Provides-Extra: test
Requires-Dist: pytest-xdist>=3.6.0; extra == "test"
Requires-Dist: pytest; extra == "test"
Requires-Dist: pytest-asyncio; extra == "test"
Requires-Dist: pytest-cov; extra == "test"
Requires-Dist: cryptography>=42.0.0; extra == "test"
Dynamic: license-file

# Salesforce Agent
## CLI or API | MCP | Agent

![PyPI - Version](https://img.shields.io/pypi/v/salesforce-agent)
![MCP Server](https://badge.mcpx.dev?type=server 'MCP Server')
![PyPI - Downloads](https://img.shields.io/pypi/dd/salesforce-agent)
![GitHub Repo stars](https://img.shields.io/github/stars/Knuckles-Team/salesforce-agent)
![PyPI - License](https://img.shields.io/pypi/l/salesforce-agent)
![GitHub last commit (by committer)](https://img.shields.io/github/last-commit/Knuckles-Team/salesforce-agent)
![PyPI - Wheel](https://img.shields.io/pypi/wheel/salesforce-agent)

*Version: 0.2.0*

> **Documentation** — Installation, deployment, usage across the API, CLI, and MCP
> server live on the docs site:
> <https://knuckles-team.github.io/salesforce-agent/>

## Table of Contents

- [Overview](#overview)
- [Architecture](#architecture)
- [Installation](#installation)
- [MCP Tools](#mcp-tools)
- [Auth Flows](#auth-flows)
- [Environment Variables](#environment-variables)
- [Quick Start](#quick-start)
- [Deployment](#deployment)
- [Development](#development)
- [License](#license)

## Overview

**The Salesforce connector for the agent-utilities fleet** — an owned thin
httpx wrapper over the Salesforce REST API exposed as a FastMCP server and an
A2A agent.

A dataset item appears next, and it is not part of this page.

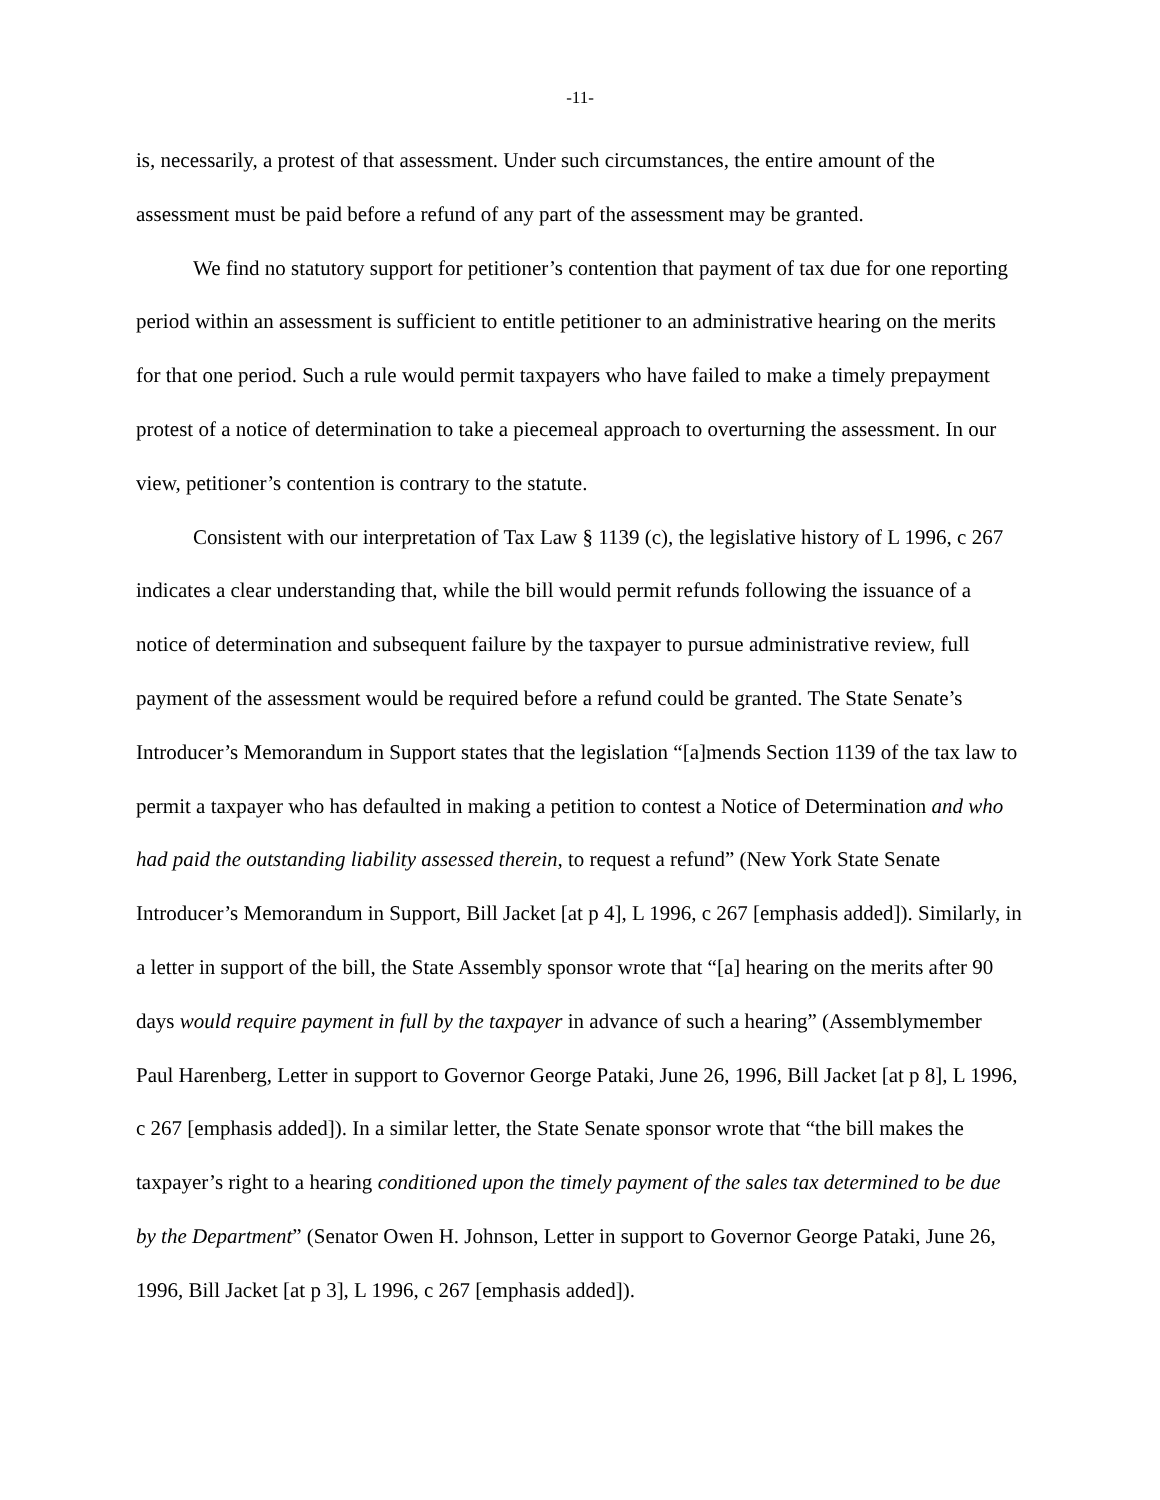-11-
is, necessarily, a protest of that assessment. Under such circumstances, the entire amount of the assessment must be paid before a refund of any part of the assessment may be granted.
We find no statutory support for petitioner’s contention that payment of tax due for one reporting period within an assessment is sufficient to entitle petitioner to an administrative hearing on the merits for that one period. Such a rule would permit taxpayers who have failed to make a timely prepayment protest of a notice of determination to take a piecemeal approach to overturning the assessment. In our view, petitioner’s contention is contrary to the statute.
Consistent with our interpretation of Tax Law § 1139 (c), the legislative history of L 1996, c 267 indicates a clear understanding that, while the bill would permit refunds following the issuance of a notice of determination and subsequent failure by the taxpayer to pursue administrative review, full payment of the assessment would be required before a refund could be granted. The State Senate’s Introducer’s Memorandum in Support states that the legislation “[a]mends Section 1139 of the tax law to permit a taxpayer who has defaulted in making a petition to contest a Notice of Determination and who had paid the outstanding liability assessed therein, to request a refund” (New York State Senate Introducer’s Memorandum in Support, Bill Jacket [at p 4], L 1996, c 267 [emphasis added]). Similarly, in a letter in support of the bill, the State Assembly sponsor wrote that “[a] hearing on the merits after 90 days would require payment in full by the taxpayer in advance of such a hearing” (Assemblymember Paul Harenberg, Letter in support to Governor George Pataki, June 26, 1996, Bill Jacket [at p 8], L 1996, c 267 [emphasis added]). In a similar letter, the State Senate sponsor wrote that “the bill makes the taxpayer’s right to a hearing conditioned upon the timely payment of the sales tax determined to be due by the Department” (Senator Owen H. Johnson, Letter in support to Governor George Pataki, June 26, 1996, Bill Jacket [at p 3], L 1996, c 267 [emphasis added]).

REST + SOQL/SOSL + Bulk API 2.0 + metadata describe, with safety
gates designed for autonomous agents.

No `simple-salesforce`: every endpoint is a documented thin call with its
Salesforce API doc URL cited in the docstring.

## Architecture

```mermaid
graph TD
    User([User/A2A]) --> Server[A2A Server / salesforce-agent]
    Server --> Agent[Pydantic AI Agent]
    Agent --> MCP[MCP Server / salesforce-mcp]
    MCP --> Client[Api facade / httpx]
    Client --> ExternalAPI([Salesforce REST API])
```

## Installation

```bash
pip install salesforce-agent            # core client only
pip install salesforce-agent[mcp]       # + FastMCP server
pip install salesforce-agent[agent]     # + Pydantic AI A2A agent server
pip install salesforce-agent[jwt]       # + cryptography for the JWT bearer flow
pip install salesforce-agent[all]       # everything
```

Prebuilt Docker image: `knucklessg1/salesforce-agent:latest`.

## MCP Tools

Five consolidated, action-routed tools. Each takes `action` and `params_json`.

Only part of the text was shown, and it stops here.